↓

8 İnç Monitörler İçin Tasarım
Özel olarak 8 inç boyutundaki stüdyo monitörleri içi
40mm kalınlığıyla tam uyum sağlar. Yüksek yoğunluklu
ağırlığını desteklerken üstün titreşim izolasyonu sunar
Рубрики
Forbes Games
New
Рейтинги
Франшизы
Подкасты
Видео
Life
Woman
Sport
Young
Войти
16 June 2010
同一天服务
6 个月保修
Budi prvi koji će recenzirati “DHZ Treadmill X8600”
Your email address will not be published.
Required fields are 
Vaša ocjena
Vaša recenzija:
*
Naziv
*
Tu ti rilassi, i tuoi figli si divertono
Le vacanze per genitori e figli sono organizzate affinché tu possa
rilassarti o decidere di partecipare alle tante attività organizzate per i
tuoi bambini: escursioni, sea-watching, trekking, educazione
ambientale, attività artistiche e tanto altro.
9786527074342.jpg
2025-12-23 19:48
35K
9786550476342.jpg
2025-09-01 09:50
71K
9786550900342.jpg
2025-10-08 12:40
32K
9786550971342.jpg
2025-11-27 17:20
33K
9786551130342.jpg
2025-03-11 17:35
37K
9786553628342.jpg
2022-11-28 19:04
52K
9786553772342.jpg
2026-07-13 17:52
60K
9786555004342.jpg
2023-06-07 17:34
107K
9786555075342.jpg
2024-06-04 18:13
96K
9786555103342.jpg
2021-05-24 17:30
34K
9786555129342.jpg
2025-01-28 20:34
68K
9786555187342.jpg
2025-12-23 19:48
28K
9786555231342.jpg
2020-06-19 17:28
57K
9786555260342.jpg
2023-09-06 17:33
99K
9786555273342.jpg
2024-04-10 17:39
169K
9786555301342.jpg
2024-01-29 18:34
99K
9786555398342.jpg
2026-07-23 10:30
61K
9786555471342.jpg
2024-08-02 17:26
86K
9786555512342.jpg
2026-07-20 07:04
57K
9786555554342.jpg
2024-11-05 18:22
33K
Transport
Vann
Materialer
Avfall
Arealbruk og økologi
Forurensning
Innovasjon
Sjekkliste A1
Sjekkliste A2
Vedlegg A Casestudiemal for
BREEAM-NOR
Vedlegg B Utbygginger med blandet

↑

* **Directive**
Everything in the data above should be set down again precisely.

* **Solution**
8 İnç Monitörler İçin Tasarım
Özel olarak 8 inç boyutundaki stüdyo monitörleri içi
40mm kalınlığıyla tam uyum sağlar. Yüksek yoğunluklu
ağırlığını desteklerken üstün titreşim izolasyonu sunar
Рубрики
Forbes Games
New
Рейтинги
Франшизы
Подкасты
Видео
Life
Woman
Sport
Young
Войти
16 June 2010
同一天服务
6 个月保修
Budi prvi koji će recenzirati “DHZ Treadmill X8600”
Your email address will not be published.
Required fields are 
Vaša ocjena
Vaša recenzija:
*
Naziv
*
Tu ti rilassi, i tuoi figli si divertono
Le vacanze per genitori e figli sono organizzate affinché tu possa
rilassarti o decidere di partecipare alle tante attività organizzate per i
tuoi bambini: escursioni, sea-watching, trekking, educazione
ambientale, attività artistiche e tanto altro.
9786527074342.jpg
2025-12-23 19:48
35K
9786550476342.jpg
2025-09-01 09:50
71K
9786550900342.jpg
2025-10-08 12:40
32K
9786550971342.jpg
2025-11-27 17:20
33K
9786551130342.jpg
2025-03-11 17:35
37K
9786553628342.jpg
2022-11-28 19:04
52K
9786553772342.jpg
2026-07-13 17:52
60K
9786555004342.jpg
2023-06-07 17:34
107K
9786555075342.jpg
2024-06-04 18:13
96K
9786555103342.jpg
2021-05-24 17:30
34K
9786555129342.jpg
2025-01-28 20:34
68K
9786555187342.jpg
2025-12-23 19:48
28K
9786555231342.jpg
2020-06-19 17:28
57K
9786555260342.jpg
2023-09-06 17:33
99K
9786555273342.jpg
2024-04-10 17:39
169K
9786555301342.jpg
2024-01-29 18:34
99K
9786555398342.jpg
2026-07-23 10:30
61K
9786555471342.jpg
2024-08-02 17:26
86K
9786555512342.jpg
2026-07-20 07:04
57K
9786555554342.jpg
2024-11-05 18:22
33K
Transport
Vann
Materialer
Avfall
Arealbruk og økologi
Forurensning
Innovasjon
Sjekkliste A1
Sjekkliste A2
Vedlegg A Casestudiemal for
BREEAM-NOR
Vedlegg B Utbygginger med blandet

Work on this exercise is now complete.